Indeed, Malta’s small size and comparatively limited pool of professionals means that many family businesses prefer to engage their own trusted professional who they know will understand the particular intricacies of a specific family dynamic after years of cultivating a professional relationship.
“We would accept that this ‘trusted accountant’ or some other professional service provider to act as a mediator in instances like these.
“It could be an informal contact like that, and, in parallel to this, we have started discussions with the mediation centre on the possibility of setting up a unit within the organisation specialising in resolving disputes related specifically to business and family businesses in general.”
Currently, very few mediators locally specialise in such areas.
Going a step further, the FBO is also in talks with the mediation centre about exploring the possibility of cooperating on launching initiatives that would act as a motivator to interested mediators to further develop their expertise in the area of mediation for business and for family business disputes.
“In this way, we would have a pool of three to five mediators with the centre who would be able to assist.”
Why are schemes incentivising planning for the transfer of business to the next generation important?
It is widely accepted that family businesses run into particular challenges, especially when reaching third and fourth generation members.

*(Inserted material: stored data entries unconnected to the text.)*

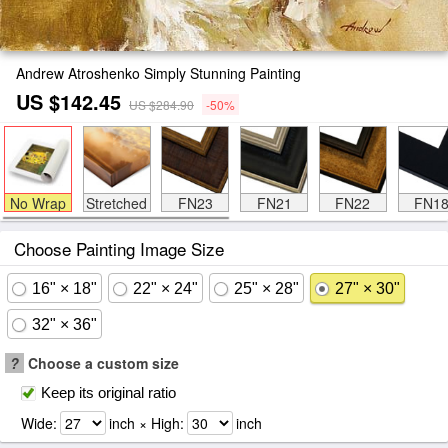
Andrew Atroshenko Simply Stunning Painting
US $142.45
US $284.90
-50%
No Wrap
Stretched
FN23
FN21
FN22
FN1
Choose Painting Image Size
16" × 18"
22" × 24"
25" × 28"
27" × 30"
32" × 36"
?
Choose a custom size
Keep its original ratio
Wide:
inch × High:
inch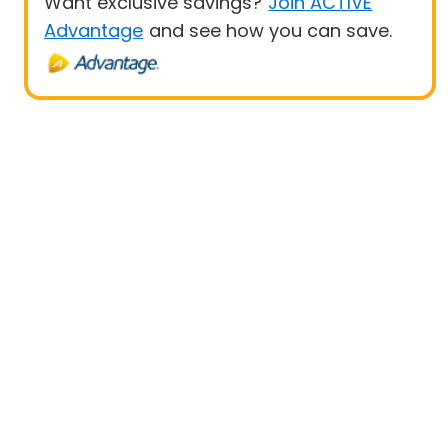
Want exclusive savings?
Join ACTIVE
Advantage
and see how you can save.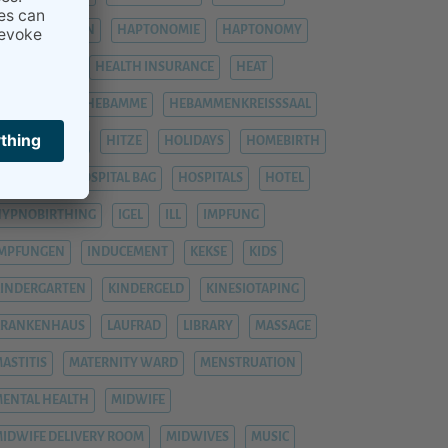
HÄMORRHOIDEN
HAPTONOMIE
HAPTONOMY
HAUSGEBURT
HEALTH INSURANCE
HEAT
EAVY LEGS
HEBAMME
HEBAMMENKREISSSAAL
HEMORRHOIDS
HITZE
HOLIDAYS
HOMEBIRTH
OSPITAL
HOSPITAL BAG
HOSPITALS
HOTEL
YPNOBIRTHING
IGEL
ILL
IMPFUNG
IMPFUNGEN
INDUCEMENT
KEKSE
KIDS
INDERGARTEN
KINDERGELD
KINESIOTAPING
KRANKENHAUS
LAUFRAD
LIBRARY
MASSAGE
ASTITIS
MATERNITY WARD
MENSTRUATION
ENTAL HEALTH
MIDWIFE
IDWIFE DELIVERY ROOM
MIDWIVES
MUSIC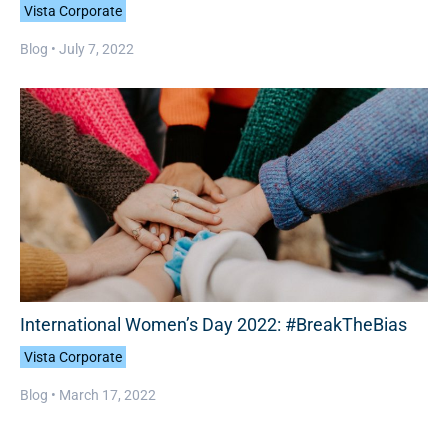
Vista Corporate
Blog •
July 7, 2022
International Women’s Day 2022: #BreakTheBias
Vista Corporate
Blog •
March 17, 2022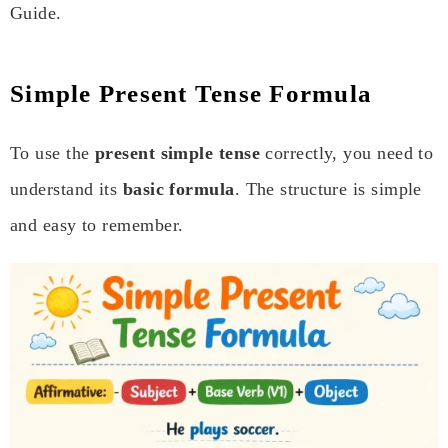
Guide.
Simple Present Tense Formula
To use the
present simple tense
correctly, you need to
understand its
basic formula
. The structure is simple
and easy to remember.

Dr Gerada identifies the numerous reasons behind this, with siblings having different numbers of children, some interested in joining, others wanting to stay firmly away. When children who grow into adults do want to join the family business, they are sometimes welcomed by staff, but at other times, challenges are raised about the new generation’s authority within the organisation.
Despite the many reasons as to why succession planning can get complicated, Dr Gerada is steadfast in his belief that without the onboarding of the new generation and ‘new blood’, so to speak, businesses tend to stagnate. It is no secret that throughout a business’ lifespan, without diversification and growth, the organisation is more than likely to fail.
This is where long-term planning comes in, so that family businesses can prepare years in advance as to which direction the business is going to be taken.
How can you get families running businesses to make such long-term plans when many are fighting for survival due to the pandemic?
The pandemic has wreaked havoc in all aspects of life, not least of which business. Dr Gerada, while noting the particular difficulties being faced by family businesses, firmly believes that there has been a silver lining.
“At the start of the year we noticed we were getting more queries for our schemes directly from family businesses, rather than their service providers (accountants, lawyers, etc).
“We have deduced that since many businesses were forced to close or take a step back due to pandemic restrictions, this resulted in business owners having more time to sit, think and research to see what kind of aid and assistance is out there.”
He said that COVID aside, the biggest challenge has always been to get families running a business to pause from their day-to-day operations, which they are so focused on, to think about what is going to happen in the future and who will run the company years down the line.
Here, he said, COVID has also served to provide an important lesson. From discussions with family businesses, he found that many do not want to end up in a situation again where they have the rug pulled from under their feet and want to be prepared for all situations that may arise, beyond changes brought about by COVID.